Researchers directly measure 'Cheerios effect' forces for the first time
Now a team of Brown University researchers has developed a way to measure the forces involved in this type of clustering. It's the first time, the researchers say, that these forces have been experimentally measured in objects at the millimeter/centimeter scale.
And the implications of the work go far beyond cereal bowls — the results could be useful in guiding the self-assembly of micromachines or in designing microscale robots that operate in and around water.
“There have been a lot of models describing this Cheerios effect, but it's all been theoretical,” said Ian Ho, an undergraduate student at Brown and lead author of a paper describing the work.
“Despite the fact that this is something we see every day and it's important for things like self-assembly, no one had done any experimental measurements at this scale to validate these models. That's what we were able to do here.”
The research is published in Physical Review Letters. Ho's co-authors were Giuseppe Pucci, a visiting scholar at Brown, and Daniel Harris, an assistant professor in Brown's School of Engineering.
The Cheerios effect arises from the interaction of gravity and surface tension — the tendency of molecules on the surface of a liquid to stick together, forming a thin film across the surface. Small objects like Cheerios aren't heavy enough to break the surface tension of milk, so they float.
Their weight, however, does create a small dent in the surface film. When one Cheerio dent gets close enough to another, they fall into each other, merging their dents and eventually forming clusters on the milk's surface.

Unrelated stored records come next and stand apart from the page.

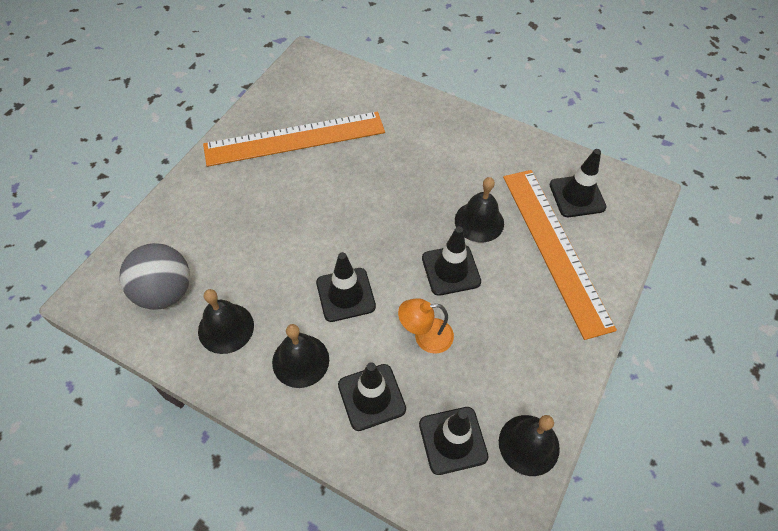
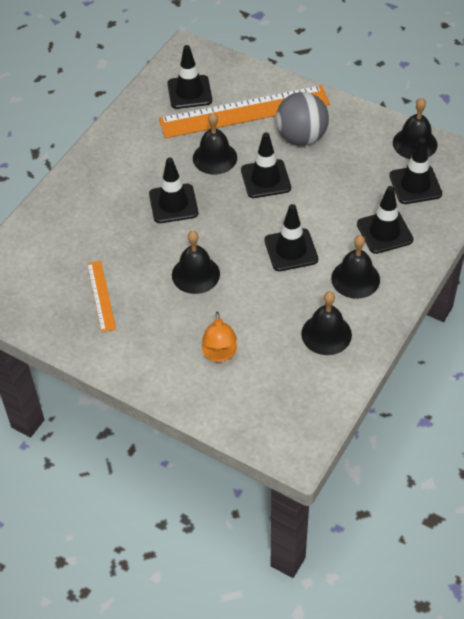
camera: 85 degrees left, 5 degrees down
(165, 292) = (289, 386): grey ball -> grey ball (301, 137)
(295, 138) = (101, 296): orange ruler -> orange ruler, size x0.46
(316, 209) = (195, 274): none -> black bell
(410, 188) = (173, 204): none -> black traffic cone
(425, 336) = (330, 198): orange lamp -> orange lamp (219, 354)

In order to test just how strongly Cheerios — and other objects in the Cheerio size and weight range — attract each other, the researchers used a custom-built apparatus that uses magnetism to measure forces. The experiment involves two Cheerio-sized plastic disks, one of which contains a small magnet, floating in a small tub of water.
Electrical coils surrounding the tub produce magnetic fields, which can pull the magnetized disk away while the other is held in place. By measuring the intensity of the magnetic field at the instant the disks begin moving away from each other, the researchers could determine the amount of attractive force.
“The magnetic field gave us a non-mechanical way of applying forces to these bodies,” Harris said. “That was important because the forces we're measuring are similar to the weight of a mosquito, so if we're physically touching these bodies we're going to interfere with the way they move.”
The experiments revealed that a traditional mathematical model of the interaction actually under-predicts the strength of the attraction when the disks are positioned very close together. At first the researchers weren't sure what was happening, until they noticed that as two disks draw closer, they start to tilt toward each other.
The tilt causes the disk to push harder against the surface of the liquid, which in turn increases the force by which the liquid pushes back. That extra push results in a slightly increased attractive force between the disks.
“We realized that there was one extra condition that our model wasn't satisfying, which was this tilt,” Harris said. “When we added that one ingredient to the model, we got much better agreement. That's the value of going back and forth between theory and experiment.”
The findings could be useful in the design of microscale machines and robots, the researchers say. There's interest, for example, in using small spider-like robots that can skitter across the surface of water to do environmental monitoring. This work sheds light on the kinds of forces these robots would encounter.
“If you have multiple little machines moving around or two or more legs of a robot, you need to know what forces they exert on each other,” Harris said. “It's an interesting area of research, and the fact that that we could contribute something new to it is exciting.”